**SOURCE DOCUMENT**
--- START ---

Data has nowadays become our most valuable asset which needs to be protected at any cost. Data can be protected in many ways; however, the most common technique to protect information is with the use of passwords.
A password consists of a string of characters which is required to gain access to a resource, such as a network, document or database. With the use of such a password (generally in conjunction with a username) one is able to prove their identity and ultimately access the resource required. As with every security implementation, there exist a number of ways to counterfeit such security practices.
Over the past years a number of ways to crack passwords have been developed such as Brute-force attacks and dictionary attacks. Brute-force attacks attempt to guess the password until a successful guess occurs, whilst dictionary attacks uses a dictionary file containing a number of common words to attempt to find the user’s password. A number of hybrids have evolved which try combinations of these two methods such as rainbow tables.
With the evolution of such password cracking technologies, one needs to ensure that the password being used to protect your system and data must reach a certain complexity level, which will hinder the possibility of your password being cracked.
This blog entry describes different types of password that can be used and their efficiency and effectiveness.
These passwords generally consist of a single word such as a name of a pet or a single word which is normally found in a dictionary. It is unwise to use such passwords given that they are easily guessed with the use of dictionary attacks. An example of a dictionary password is ‘world’.
Passwords containing Non-Alphanumeric Characters
Increasing password complexity reduces the risk of an attacker from guessing your password. Most security experts believe that a password should consist of a selection of numbers, letters (both uppercase and lowercase) and non-alphanumeric characters such as $, %, !. Such passwords are difficult to guess with your typical dictionary attack since the password would not be found within your dictionary file. An example of such as password is ’Pr0f3$$10n41’, in which specific characters are replaced with specific non-alphanumeric characters. However, modern dictionary attack applications being used to crack passwords also have an option to replace standard characters with non-alphanumeric ones, making this password vulnerable to modern dictionary attacks.
An effective implementation of this technique is to gather a series of different characters and place them together such ‘A8!bfe1(3’ which makes it very difficult to cracked using a dictionary attack, however such passwords are hard to remember and too complex for an average user.

--- END ---

**TASK OBJECTIVE**
In one to three sentences, explain why the password security article considers a password such as 'Pr0f3$$10n41' vulnerable. This data comes from a separate source.

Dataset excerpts
--- START ---

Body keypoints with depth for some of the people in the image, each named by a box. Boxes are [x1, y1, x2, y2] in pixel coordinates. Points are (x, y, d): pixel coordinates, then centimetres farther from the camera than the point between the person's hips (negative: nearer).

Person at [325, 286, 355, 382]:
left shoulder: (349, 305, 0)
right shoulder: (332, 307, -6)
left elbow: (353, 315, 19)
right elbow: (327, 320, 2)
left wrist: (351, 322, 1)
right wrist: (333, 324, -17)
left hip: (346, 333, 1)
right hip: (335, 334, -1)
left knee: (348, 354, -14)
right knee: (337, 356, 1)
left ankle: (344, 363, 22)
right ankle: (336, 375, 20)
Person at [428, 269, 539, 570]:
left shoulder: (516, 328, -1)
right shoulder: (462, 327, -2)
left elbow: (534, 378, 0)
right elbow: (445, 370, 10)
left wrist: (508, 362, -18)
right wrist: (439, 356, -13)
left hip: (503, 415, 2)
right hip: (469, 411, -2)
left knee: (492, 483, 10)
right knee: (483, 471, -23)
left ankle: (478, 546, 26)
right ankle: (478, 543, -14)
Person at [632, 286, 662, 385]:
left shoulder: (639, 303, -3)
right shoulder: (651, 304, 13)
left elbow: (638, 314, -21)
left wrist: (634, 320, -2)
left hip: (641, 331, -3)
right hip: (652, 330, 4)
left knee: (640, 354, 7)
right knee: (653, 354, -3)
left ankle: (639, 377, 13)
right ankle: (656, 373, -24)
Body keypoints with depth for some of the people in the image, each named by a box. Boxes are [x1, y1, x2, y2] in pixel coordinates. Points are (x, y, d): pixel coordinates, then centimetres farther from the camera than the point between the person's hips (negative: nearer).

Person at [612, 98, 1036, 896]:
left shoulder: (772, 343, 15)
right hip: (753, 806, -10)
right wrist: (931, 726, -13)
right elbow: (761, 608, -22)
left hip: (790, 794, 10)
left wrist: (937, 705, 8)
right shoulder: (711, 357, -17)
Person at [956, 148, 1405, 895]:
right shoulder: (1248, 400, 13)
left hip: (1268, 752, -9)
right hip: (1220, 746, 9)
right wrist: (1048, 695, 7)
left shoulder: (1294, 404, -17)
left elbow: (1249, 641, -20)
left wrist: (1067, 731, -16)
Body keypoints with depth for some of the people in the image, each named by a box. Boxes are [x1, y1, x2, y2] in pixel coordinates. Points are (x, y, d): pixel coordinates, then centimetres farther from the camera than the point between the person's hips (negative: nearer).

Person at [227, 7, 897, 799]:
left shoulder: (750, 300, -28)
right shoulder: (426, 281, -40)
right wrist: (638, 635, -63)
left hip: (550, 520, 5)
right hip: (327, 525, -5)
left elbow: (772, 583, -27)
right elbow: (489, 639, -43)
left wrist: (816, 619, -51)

--- END ---

**EXPECTED OUTPUT**
Its non-alphanumeric substitutions keep it out of a typical dictionary file. However, modern dictionary attack applications have an option to replace standard characters with non-alphanumeric ones, so this kind of password is still vulnerable to modern dictionary attacks.